In 1885, Shea ran for the Ferryland seat in the Newfoundland assembly as a Liberal; his father had also represented Ferryland in the assembly. He was elected by acclamation as a supporter of Ambrose Shea, who led the Catholic-Liberal party in a highly sectarian contest. Shea was re-elected as an independent in 1889, but was defeated by Liberal candidates Michael Cashin and Daniel J. Greene in 1893. Again elected to the Newfoundland assembly for Ferryland in 1897, Shea served for two years as minister without portfolio in the government of Sir James Spearman Winter. He did not run for reelection to the assembly in 1900. In 1902 Shea was elected as the first mayor of St. John's. During his term, he improved the water system and helped bring the city's finances under control. Shea served as mayor until 1906, when he was defeated by lawyer Michael Gibbs.
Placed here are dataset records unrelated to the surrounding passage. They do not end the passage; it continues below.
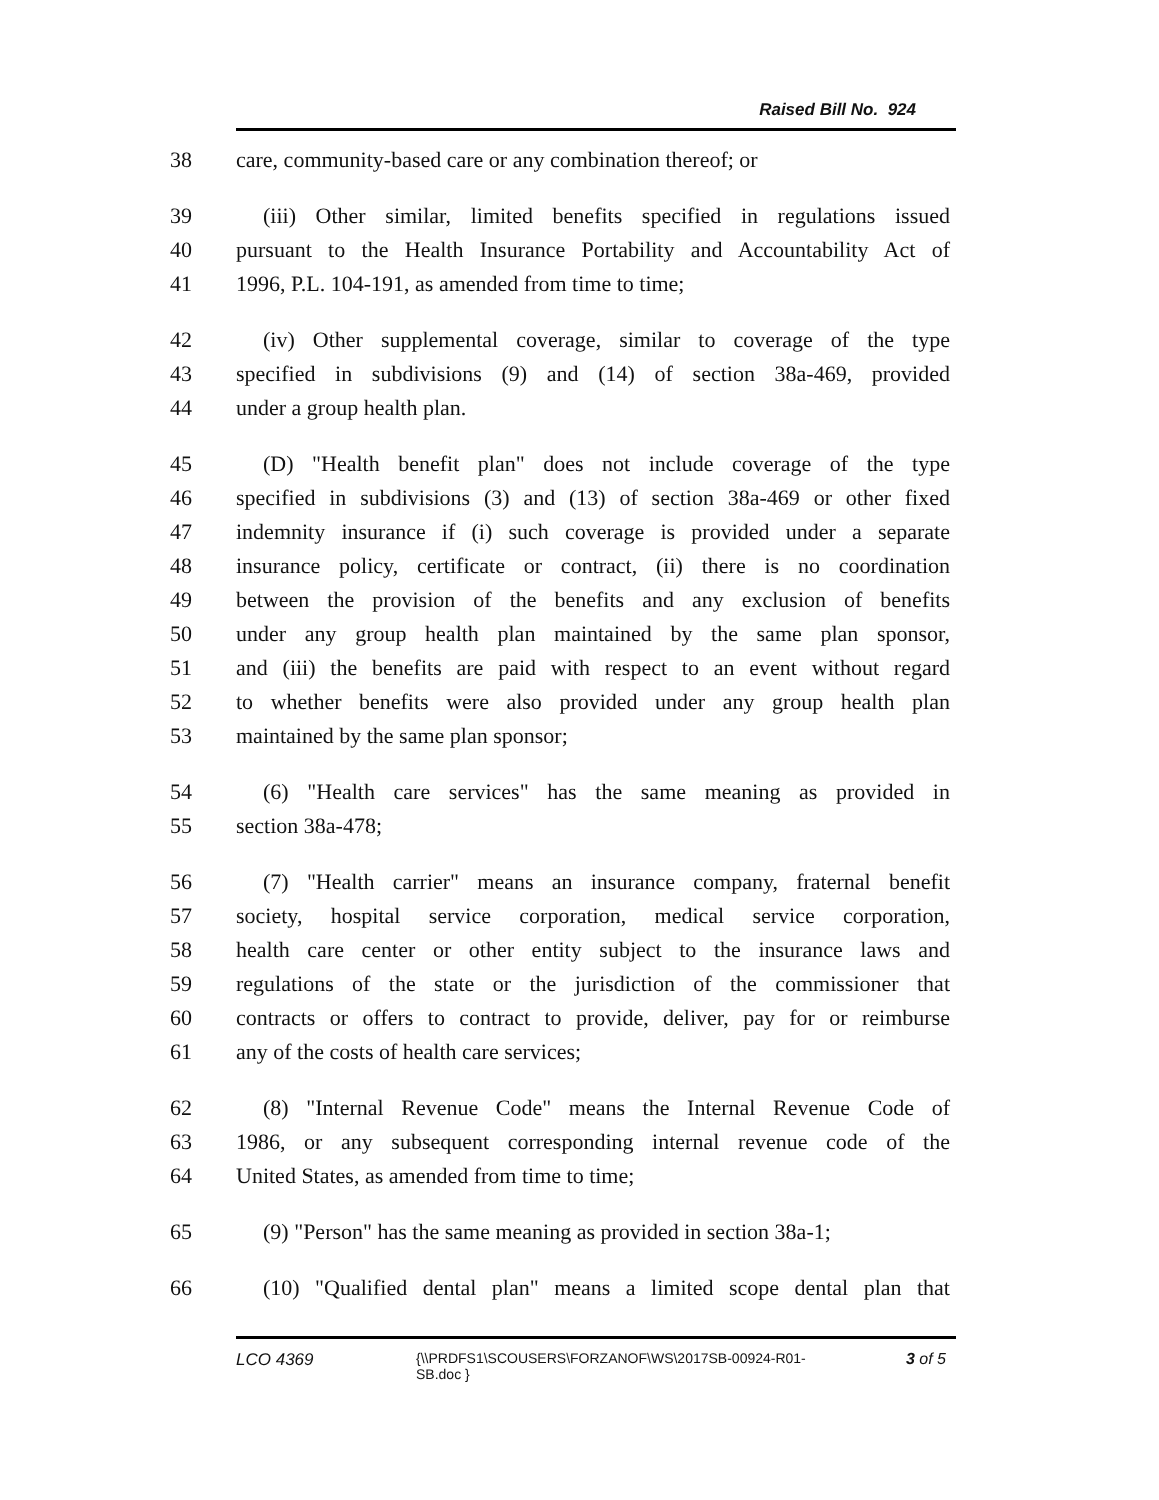Raised Bill No. 924
38 care, community-based care or any combination thereof; or
39 (iii) Other similar, limited benefits specified in regulations issued
40 pursuant to the Health Insurance Portability and Accountability Act of
41 1996, P.L. 104-191, as amended from time to time;
42 (iv) Other supplemental coverage, similar to coverage of the type
43 specified in subdivisions (9) and (14) of section 38a-469, provided
44 under a group health plan.
45 (D) "Health benefit plan" does not include coverage of the type
46 specified in subdivisions (3) and (13) of section 38a-469 or other fixed
47 indemnity insurance if (i) such coverage is provided under a separate
48 insurance policy, certificate or contract, (ii) there is no coordination
49 between the provision of the benefits and any exclusion of benefits
50 under any group health plan maintained by the same plan sponsor,
51 and (iii) the benefits are paid with respect to an event without regard
52 to whether benefits were also provided under any group health plan
53 maintained by the same plan sponsor;
54 (6) "Health care services" has the same meaning as provided in
55 section 38a-478;
56 (7) "Health carrier" means an insurance company, fraternal benefit
57 society, hospital service corporation, medical service corporation,
58 health care center or other entity subject to the insurance laws and
59 regulations of the state or the jurisdiction of the commissioner that
60 contracts or offers to contract to provide, deliver, pay for or reimburse
61 any of the costs of health care services;
62 (8) "Internal Revenue Code" means the Internal Revenue Code of
63 1986, or any subsequent corresponding internal revenue code of the
64 United States, as amended from time to time;
65 (9) "Person" has the same meaning as provided in section 38a-1;
66 (10) "Qualified dental plan" means a limited scope dental plan that
LCO 4369 {\\PRDFS1\SCOUSERS\FORZANOF\WS\2017SB-00924-R01-SB.doc } 3 of 5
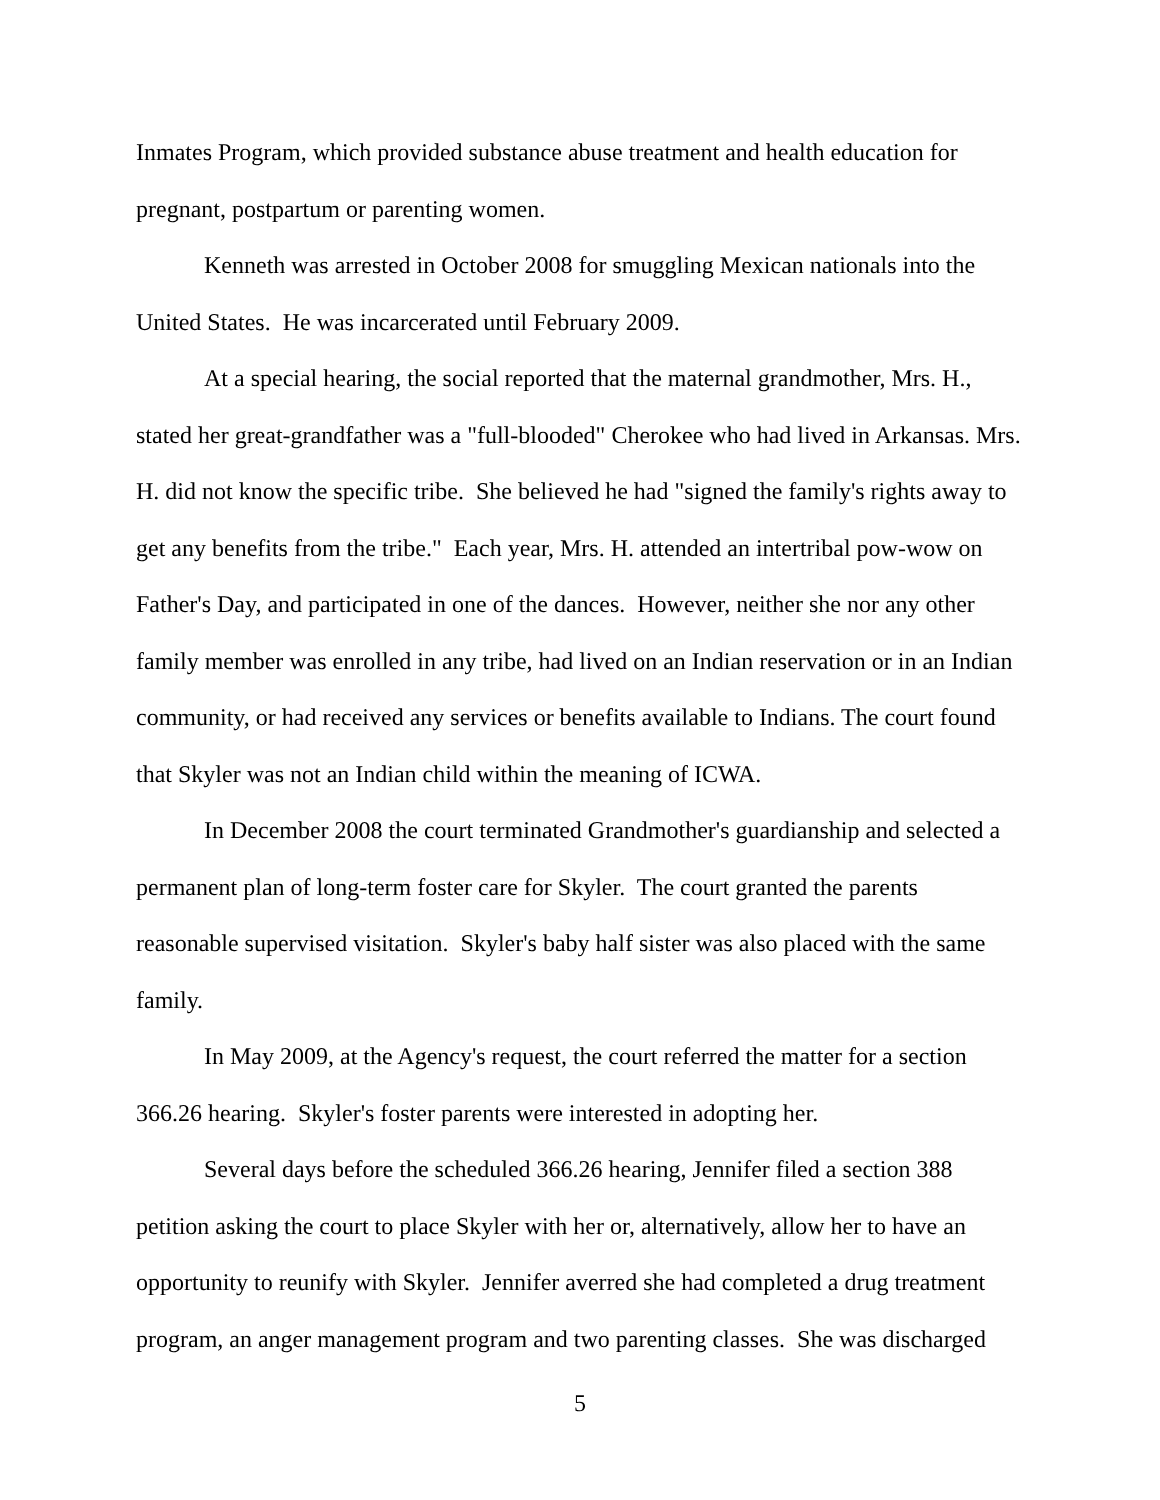Inmates Program, which provided substance abuse treatment and health education for pregnant, postpartum or parenting women.
Kenneth was arrested in October 2008 for smuggling Mexican nationals into the United States. He was incarcerated until February 2009.
At a special hearing, the social reported that the maternal grandmother, Mrs. H., stated her great-grandfather was a "full-blooded" Cherokee who had lived in Arkansas. Mrs. H. did not know the specific tribe. She believed he had "signed the family's rights away to get any benefits from the tribe." Each year, Mrs. H. attended an intertribal pow-wow on Father's Day, and participated in one of the dances. However, neither she nor any other family member was enrolled in any tribe, had lived on an Indian reservation or in an Indian community, or had received any services or benefits available to Indians. The court found that Skyler was not an Indian child within the meaning of ICWA.
In December 2008 the court terminated Grandmother's guardianship and selected a permanent plan of long-term foster care for Skyler. The court granted the parents reasonable supervised visitation. Skyler's baby half sister was also placed with the same family.
In May 2009, at the Agency's request, the court referred the matter for a section 366.26 hearing. Skyler's foster parents were interested in adopting her.
Several days before the scheduled 366.26 hearing, Jennifer filed a section 388 petition asking the court to place Skyler with her or, alternatively, allow her to have an opportunity to reunify with Skyler. Jennifer averred she had completed a drug treatment program, an anger management program and two parenting classes. She was discharged
5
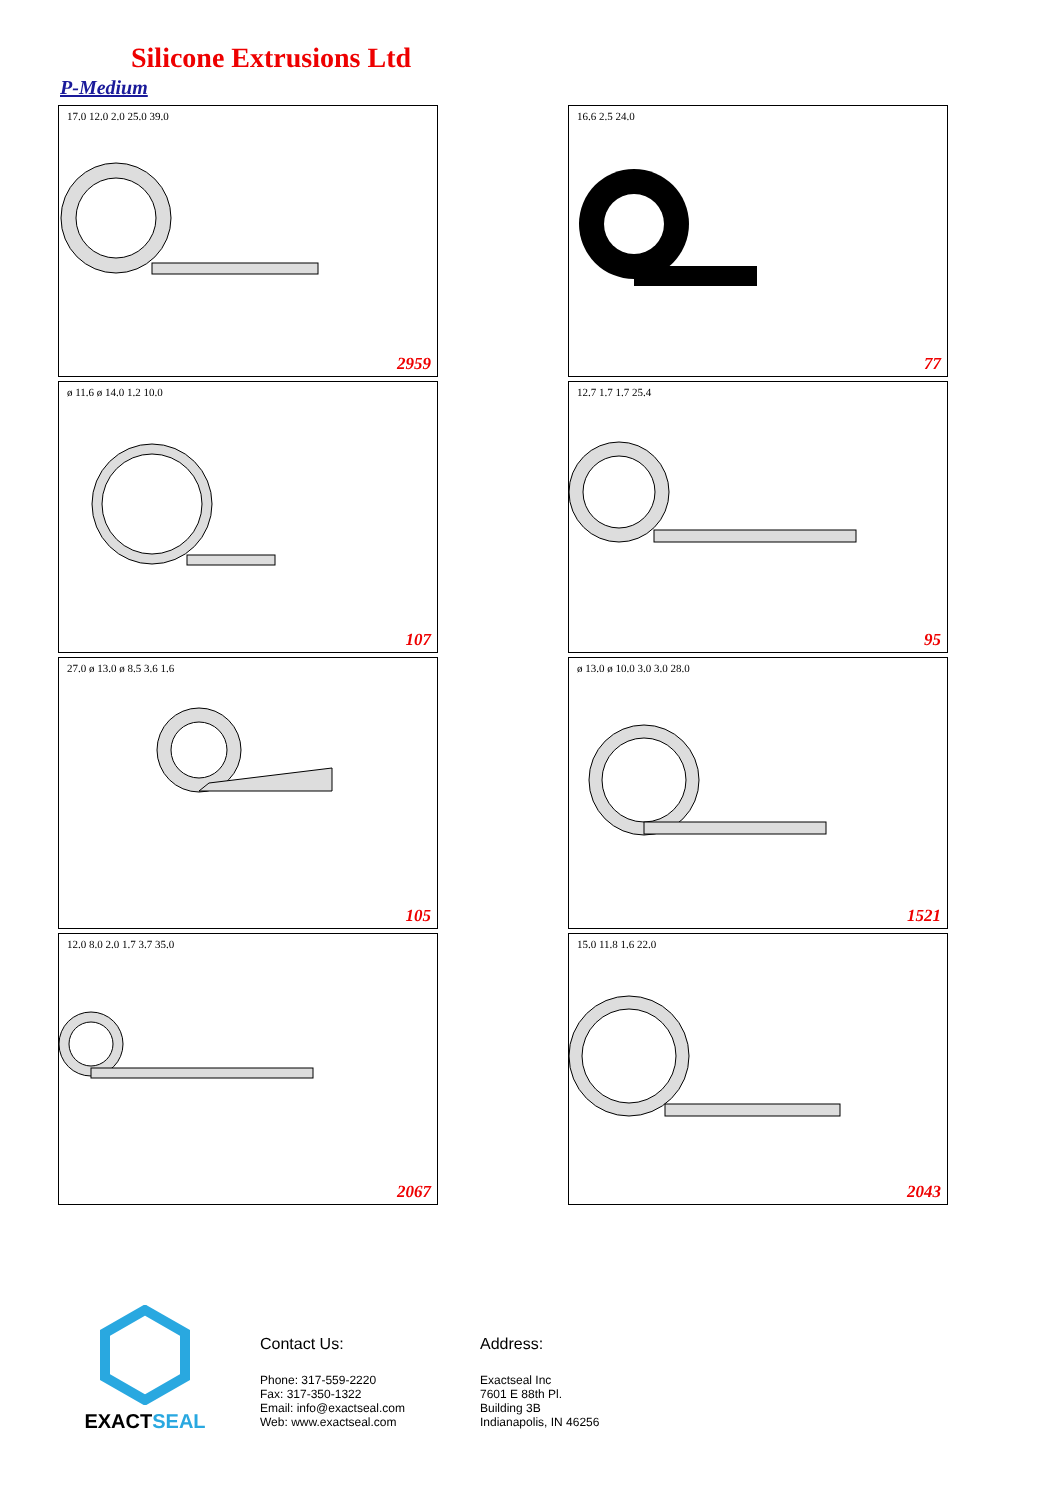Silicone Extrusions Ltd
P-Medium
17.0 12.0 2.0 25.0 39.0
2959
16.6 2.5 24.0
77
ø 11.6 ø 14.0 1.2 10.0
107
12.7 1.7 1.7 25.4
95
27.0 ø 13.0 ø 8.5 3.6 1.6
105
ø 13.0 ø 10.0 3.0 3.0 28.0
1521
12.0 8.0 2.0 1.7 3.7 35.0
2067
15.0 11.8 1.6 22.0
2043
EXACTSEAL
Contact Us:
Phone: 317-559-2220
Fax: 317-350-1322
Email: info@exactseal.com
Web: www.exactseal.com
Address:
Exactseal Inc
7601 E 88th Pl.
Building 3B
Indianapolis, IN 46256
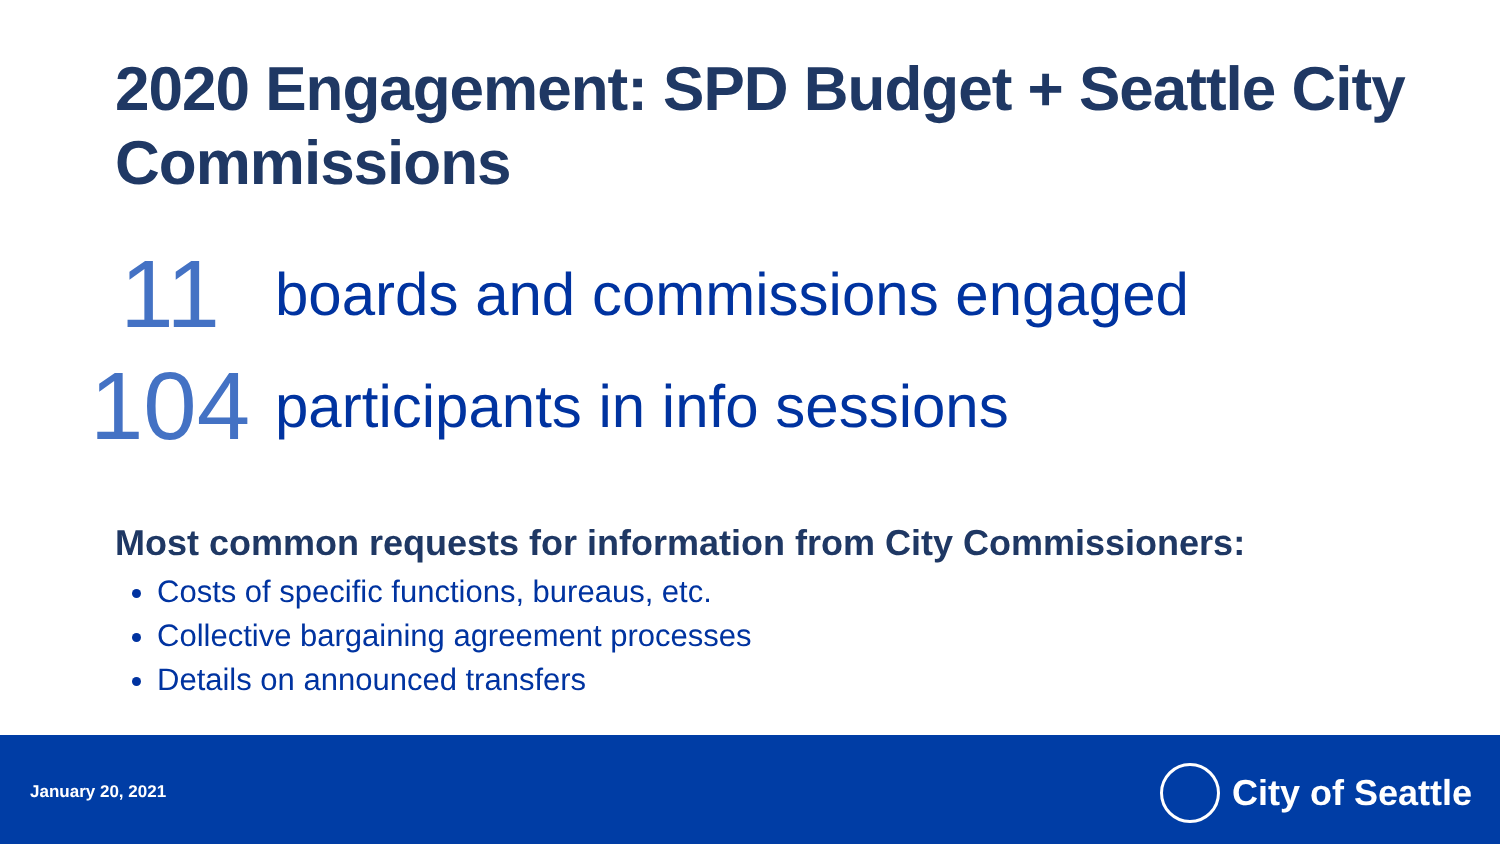2020 Engagement: SPD Budget + Seattle City Commissions
11 boards and commissions engaged
104 participants in info sessions
Most common requests for information from City Commissioners:
Costs of specific functions, bureaus, etc.
Collective bargaining agreement processes
Details on announced transfers
January 20, 2021 City of Seattle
He had meanwhile re-entered the House of Assembly in 1904 as the Liberal representative for the district of St. John's East. He served as minister without portfolio in the government of Sir Robert Bond from 1904 to 1909 and was re-elected in 1908 and 1909. After Bond decided against a return to politics in 1917 and 1918, Shea endorsed Richard Squires and the Liberal Reform Party. Shea retired from business in 1919 and the following year was appointed by Squires to the Legislative Council. He occasionally served as acting prime minister in Squire's absence.

He also served on the board of governors of the Newfoundland Savings Bank and as chair of the Permanent Marine Disasters Fund Committee.

Shea died in St. John's at the age of 81.